Dalam prosesi Grebeg Sadranan, ratusan warga berpakaian adat membawa gunungan hasil bumi serta tenong berisi aneka makanan tradisional menuju Alun-Alun Pancasila, Cepogo. Kirab ini semakin meriah dengan kehadiran pasukan prajurit Keraton Surakarta yang mengiringi perjalanan warga.
Ketua Paguyuban Kepala Desa Cepogo, Mawardi, menjelaskan bahwa tradisi ini menandai dimulainya rangkaian Sadranan di berbagai desa.

“Acara Grebeg Sadranan ini sebagai pembuka bahwa tradisi Sadranan tahun ini telah dimulai. Setelah acara ini, setiap desa akan menggelar Sadranan yang diawali dengan membersihkan makam, mengadakan sedekah makanan, dan diakhiri dengan silaturahmi,” ujarnya.
Setelah prosesi doa dipimpin oleh pemuka agama, warga yang sudah menunggu sejak pagi langsung berbondong-bondong berebut gunungan sayur-mayur dan isi tenong yang berisi aneka jajanan pasar. Salah satu makanan yang paling banyak diburu adalah kue apem, yang memiliki filosofi permohonan maaf kepada leluhur dan sesama.

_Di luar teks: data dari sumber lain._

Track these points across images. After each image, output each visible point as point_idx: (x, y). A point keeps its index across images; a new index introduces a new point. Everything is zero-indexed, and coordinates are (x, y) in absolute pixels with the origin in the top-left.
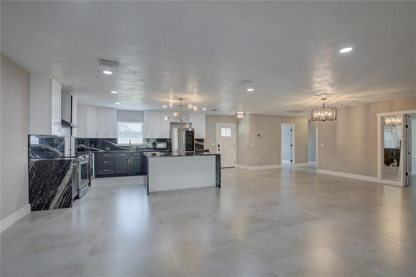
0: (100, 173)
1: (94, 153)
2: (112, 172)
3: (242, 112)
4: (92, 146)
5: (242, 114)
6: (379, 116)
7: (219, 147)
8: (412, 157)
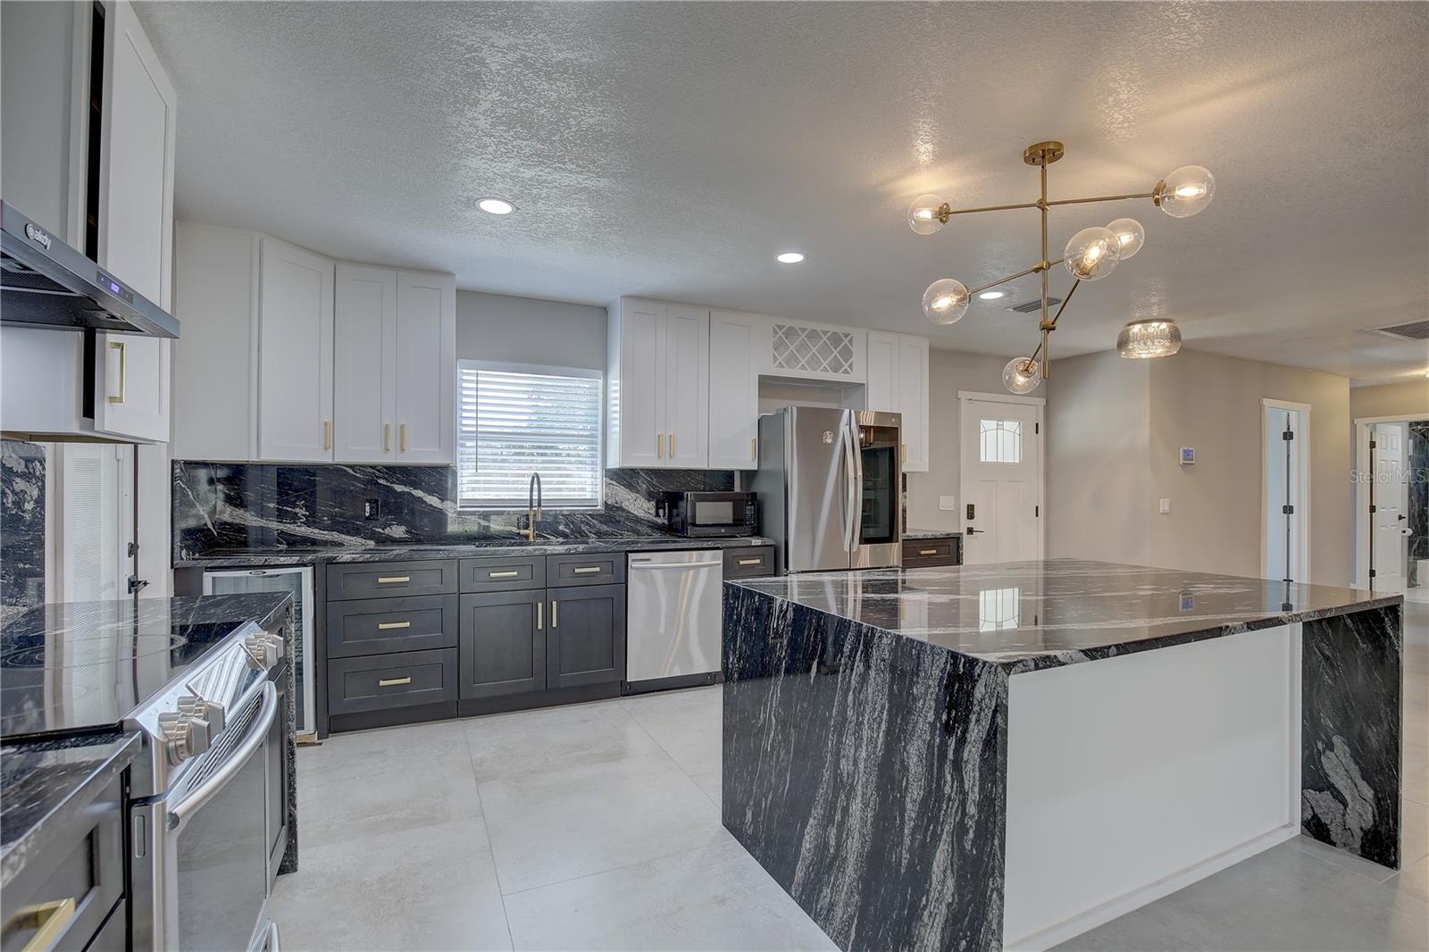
0: (352, 697)
1: (309, 570)
2: (434, 690)
3: (1164, 326)
4: (294, 518)
5: (1161, 336)
7: (971, 515)
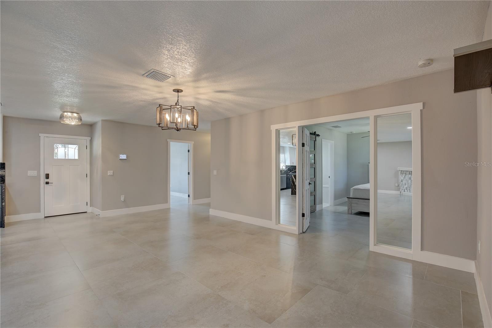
5: (75, 118)
6: (274, 128)
7: (47, 177)
8: (323, 186)
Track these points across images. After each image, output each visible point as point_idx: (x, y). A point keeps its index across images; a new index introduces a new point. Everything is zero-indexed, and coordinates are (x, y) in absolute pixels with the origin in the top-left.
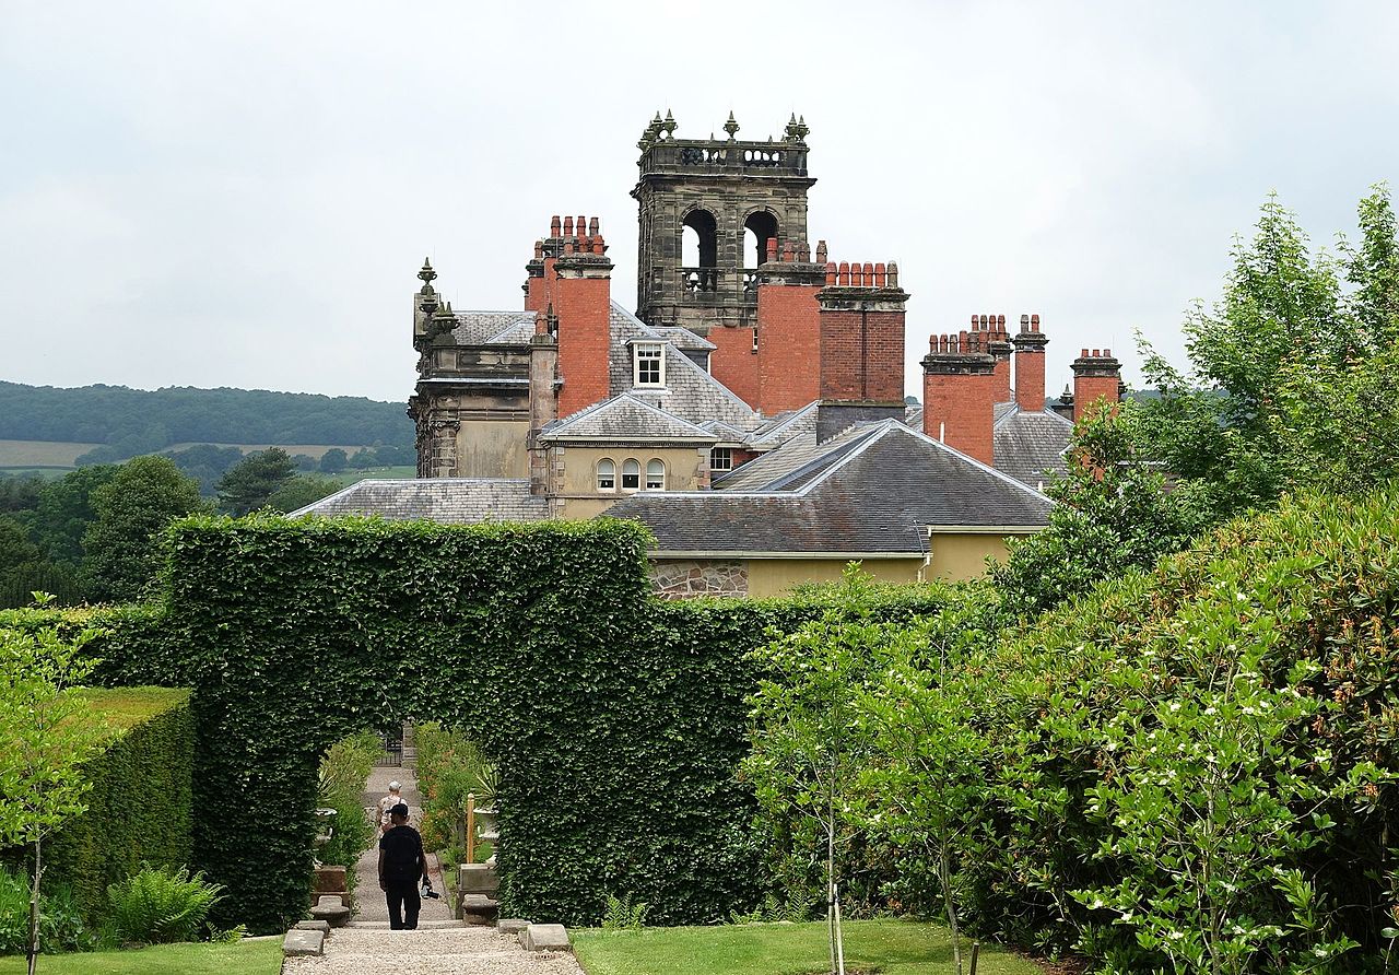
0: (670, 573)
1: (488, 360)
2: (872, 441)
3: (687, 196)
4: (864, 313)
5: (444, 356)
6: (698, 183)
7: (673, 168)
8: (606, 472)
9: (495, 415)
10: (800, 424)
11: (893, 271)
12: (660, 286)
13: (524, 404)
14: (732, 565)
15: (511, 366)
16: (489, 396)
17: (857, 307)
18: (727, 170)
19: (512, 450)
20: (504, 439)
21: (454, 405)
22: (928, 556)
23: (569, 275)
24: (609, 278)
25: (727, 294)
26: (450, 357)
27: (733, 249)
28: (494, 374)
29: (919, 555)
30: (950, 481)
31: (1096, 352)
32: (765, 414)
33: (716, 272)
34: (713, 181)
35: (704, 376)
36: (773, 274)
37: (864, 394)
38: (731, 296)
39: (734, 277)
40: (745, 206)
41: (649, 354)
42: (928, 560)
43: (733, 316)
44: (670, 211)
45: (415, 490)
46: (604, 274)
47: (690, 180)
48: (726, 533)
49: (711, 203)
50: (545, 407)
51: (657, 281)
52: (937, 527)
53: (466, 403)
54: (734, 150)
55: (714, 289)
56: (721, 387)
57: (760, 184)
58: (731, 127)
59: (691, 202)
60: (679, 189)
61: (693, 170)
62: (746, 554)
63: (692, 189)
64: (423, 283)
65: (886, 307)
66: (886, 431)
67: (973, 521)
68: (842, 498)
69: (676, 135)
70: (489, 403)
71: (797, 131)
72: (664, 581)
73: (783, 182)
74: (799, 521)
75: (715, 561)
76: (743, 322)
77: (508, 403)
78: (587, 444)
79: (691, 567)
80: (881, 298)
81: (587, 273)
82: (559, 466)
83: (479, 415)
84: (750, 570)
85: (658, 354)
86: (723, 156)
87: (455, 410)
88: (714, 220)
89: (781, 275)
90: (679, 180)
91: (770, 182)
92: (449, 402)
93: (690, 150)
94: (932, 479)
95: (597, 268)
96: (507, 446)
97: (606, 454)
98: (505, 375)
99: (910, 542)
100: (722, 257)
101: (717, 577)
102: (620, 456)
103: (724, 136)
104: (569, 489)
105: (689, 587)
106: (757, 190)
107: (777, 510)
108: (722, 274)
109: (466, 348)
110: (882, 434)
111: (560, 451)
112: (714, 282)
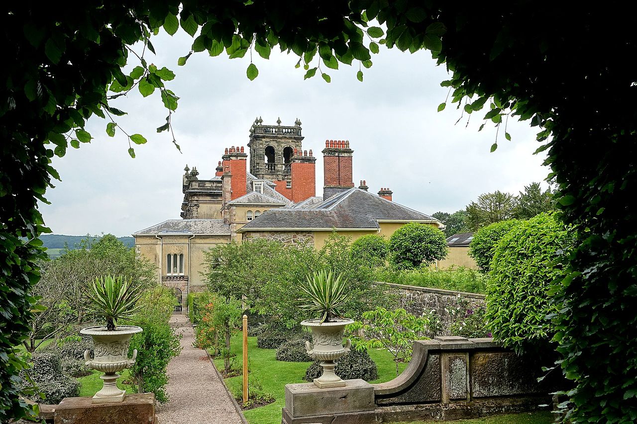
0: (285, 236)
1: (208, 185)
2: (350, 194)
3: (266, 142)
4: (339, 157)
5: (194, 183)
6: (269, 138)
7: (262, 133)
8: (249, 215)
9: (210, 202)
10: (308, 203)
11: (347, 143)
12: (258, 169)
13: (220, 199)
14: (308, 233)
15: (215, 187)
16: (208, 196)
17: (337, 154)
18: (278, 134)
19: (216, 213)
20: (213, 210)
21: (197, 199)
22: (379, 229)
23: (233, 158)
24: (246, 160)
25: (278, 171)
26: (196, 184)
27: (280, 158)
28: (210, 189)
29: (376, 229)
30: (381, 206)
31: (385, 189)
32: (295, 202)
33: (275, 165)
34: (274, 137)
35: (274, 190)
36: (296, 159)
37: (339, 184)
38: (280, 171)
39: (280, 166)
40: (283, 145)
41: (258, 185)
42: (379, 231)
43: (280, 177)
44: (261, 146)
45: (185, 223)
46: (245, 158)
47: (267, 137)
48: (306, 222)
49: (273, 144)
50: (228, 195)
51: (258, 167)
52: (380, 220)
53: (201, 198)
54: (279, 128)
55: (274, 169)
56: (280, 195)
57: (288, 139)
58: (279, 122)
59: (267, 144)
60: (263, 140)
61: (268, 134)
62: (314, 229)
63: (268, 140)
64: (186, 172)
65: (346, 155)
66: (354, 191)
67: (392, 218)
68: (344, 211)
69: (263, 124)
70: (208, 198)
71: (298, 123)
72: (283, 240)
73: (295, 138)
74: (331, 218)
75: (302, 232)
76: (283, 179)
77: (214, 198)
78: (243, 206)
79: (293, 234)
80: (344, 152)
81: (239, 158)
82: (234, 213)
83: (205, 202)
84: (315, 236)
85: (261, 184)
86: (277, 130)
87: (198, 201)
88: (274, 149)
89: (299, 159)
90: (264, 137)
91: (291, 138)
92: (196, 198)
93: (266, 129)
94: (374, 205)
95: (242, 156)
96: (214, 212)
97: (250, 209)
98: (213, 189)
99: (372, 224)
100: (277, 160)
101: (302, 238)
102: (254, 209)
103: (277, 125)
104: (237, 220)
105: (293, 241)
106: (287, 140)
107: (323, 215)
108: (277, 165)
109: (201, 181)
110: (353, 192)
111: (234, 208)
112: (274, 168)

Salah satu warga, Efi, mengungkapkan kegembiraannya mengikuti acara ini.
“Setiap tahun menjelang puasa, tradisi ini selalu ramai. Saya ikut berebut apem karena memang identik dengan Sadranan,” katanya
Simbol Kebersamaan dan Gotong Royong
Selain sebagai warisan budaya, tradisi Sadranan juga menjadi ajang silaturahmi bagi perantau yang kembali ke kampung halaman menjelang Ramadan. Mereka berziarah ke makam leluhur sambil membawa makanan sebagai bentuk penghormatan dan kebersamaan.
Budayawan Surojo menjelaskan bahwa Sadranan tidak hanya soal makanan, tetapi juga memiliki nilai spiritual yang mendalam.
“Doa adalah inti dari Sadranan. Makanan seperti apem dan jadah memiliki makna filosofis sebagai ungkapan syukur dan permohonan maaf kepada Allah serta leluhur,” paparnya.
Dalam perkembangannya, tradisi ini semakin kaya dengan unsur budaya, salah satunya dengan mengadakan kirab tenong yang menampilkan simbol kebersamaan warga.
Dengan semakin meningkatnya antusiasme masyarakat, Grebeg Sadranan diharapkan tetap lestari sebagai warisan budaya yang memperkuat nilai gotong royong dan kebersamaan di Boyolali.